-- EXERCISE MATERIALS follows --

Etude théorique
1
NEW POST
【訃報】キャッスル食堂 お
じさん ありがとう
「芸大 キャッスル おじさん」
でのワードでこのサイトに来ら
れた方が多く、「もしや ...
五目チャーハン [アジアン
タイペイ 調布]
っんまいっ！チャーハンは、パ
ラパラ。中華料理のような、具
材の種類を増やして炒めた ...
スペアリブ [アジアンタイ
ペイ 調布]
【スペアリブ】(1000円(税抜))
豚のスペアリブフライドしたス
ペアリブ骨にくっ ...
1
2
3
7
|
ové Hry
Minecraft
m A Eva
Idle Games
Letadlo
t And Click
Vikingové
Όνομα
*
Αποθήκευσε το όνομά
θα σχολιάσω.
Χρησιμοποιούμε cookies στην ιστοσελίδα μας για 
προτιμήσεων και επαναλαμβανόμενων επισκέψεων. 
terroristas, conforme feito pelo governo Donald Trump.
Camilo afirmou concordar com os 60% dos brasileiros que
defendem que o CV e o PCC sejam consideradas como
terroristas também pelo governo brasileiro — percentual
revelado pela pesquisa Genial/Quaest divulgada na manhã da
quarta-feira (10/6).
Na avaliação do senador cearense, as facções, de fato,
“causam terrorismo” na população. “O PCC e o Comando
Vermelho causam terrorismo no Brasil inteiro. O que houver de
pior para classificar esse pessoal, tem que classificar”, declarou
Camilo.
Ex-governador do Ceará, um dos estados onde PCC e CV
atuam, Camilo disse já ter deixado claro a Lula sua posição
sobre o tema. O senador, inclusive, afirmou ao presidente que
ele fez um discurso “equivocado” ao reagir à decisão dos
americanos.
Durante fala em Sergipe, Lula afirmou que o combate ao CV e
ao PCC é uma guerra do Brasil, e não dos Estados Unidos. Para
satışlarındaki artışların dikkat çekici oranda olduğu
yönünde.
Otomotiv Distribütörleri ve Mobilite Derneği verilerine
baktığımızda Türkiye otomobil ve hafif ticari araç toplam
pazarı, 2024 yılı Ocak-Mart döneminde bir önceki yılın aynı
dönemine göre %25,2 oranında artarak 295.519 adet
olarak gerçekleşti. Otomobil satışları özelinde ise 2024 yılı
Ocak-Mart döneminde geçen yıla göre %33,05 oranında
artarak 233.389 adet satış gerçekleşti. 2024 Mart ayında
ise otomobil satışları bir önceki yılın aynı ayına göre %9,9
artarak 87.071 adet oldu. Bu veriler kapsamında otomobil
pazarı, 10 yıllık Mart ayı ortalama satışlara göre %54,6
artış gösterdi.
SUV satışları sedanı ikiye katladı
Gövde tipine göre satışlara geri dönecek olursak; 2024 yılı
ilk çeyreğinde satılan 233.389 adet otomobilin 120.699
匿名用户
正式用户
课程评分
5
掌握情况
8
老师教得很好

-- EXERCISE MATERIALS concluded --

**AIM OF THE TASK**
In full and without alteration, retype the entries above.

**RESULT OF THE EXERCISE**
Etude théorique
1
NEW POST
【訃報】キャッスル食堂 お
じさん ありがとう
「芸大 キャッスル おじさん」
でのワードでこのサイトに来ら
れた方が多く、「もしや ...
五目チャーハン [アジアン
タイペイ 調布]
っんまいっ！チャーハンは、パ
ラパラ。中華料理のような、具
材の種類を増やして炒めた ...
スペアリブ [アジアンタイ
ペイ 調布]
【スペアリブ】(1000円(税抜))
豚のスペアリブフライドしたス
ペアリブ骨にくっ ...
1
2
3
7
|
ové Hry
Minecraft
m A Eva
Idle Games
Letadlo
t And Click
Vikingové
Όνομα
*
Αποθήκευσε το όνομά
θα σχολιάσω.
Χρησιμοποιούμε cookies στην ιστοσελίδα μας για 
προτιμήσεων και επαναλαμβανόμενων επισκέψεων. 
terroristas, conforme feito pelo governo Donald Trump.
Camilo afirmou concordar com os 60% dos brasileiros que
defendem que o CV e o PCC sejam consideradas como
terroristas também pelo governo brasileiro — percentual
revelado pela pesquisa Genial/Quaest divulgada na manhã da
quarta-feira (10/6).
Na avaliação do senador cearense, as facções, de fato,
“causam terrorismo” na população. “O PCC e o Comando
Vermelho causam terrorismo no Brasil inteiro. O que houver de
pior para classificar esse pessoal, tem que classificar”, declarou
Camilo.
Ex-governador do Ceará, um dos estados onde PCC e CV
atuam, Camilo disse já ter deixado claro a Lula sua posição
sobre o tema. O senador, inclusive, afirmou ao presidente que
ele fez um discurso “equivocado” ao reagir à decisão dos
americanos.
Durante fala em Sergipe, Lula afirmou que o combate ao CV e
ao PCC é uma guerra do Brasil, e não dos Estados Unidos. Para
satışlarındaki artışların dikkat çekici oranda olduğu
yönünde.
Otomotiv Distribütörleri ve Mobilite Derneği verilerine
baktığımızda Türkiye otomobil ve hafif ticari araç toplam
pazarı, 2024 yılı Ocak-Mart döneminde bir önceki yılın aynı
dönemine göre %25,2 oranında artarak 295.519 adet
olarak gerçekleşti. Otomobil satışları özelinde ise 2024 yılı
Ocak-Mart döneminde geçen yıla göre %33,05 oranında
artarak 233.389 adet satış gerçekleşti. 2024 Mart ayında
ise otomobil satışları bir önceki yılın aynı ayına göre %9,9
artarak 87.071 adet oldu. Bu veriler kapsamında otomobil
pazarı, 10 yıllık Mart ayı ortalama satışlara göre %54,6
artış gösterdi.
SUV satışları sedanı ikiye katladı
Gövde tipine göre satışlara geri dönecek olursak; 2024 yılı
ilk çeyreğinde satılan 233.389 adet otomobilin 120.699
匿名用户
正式用户
课程评分
5
掌握情况
8
老师教得很好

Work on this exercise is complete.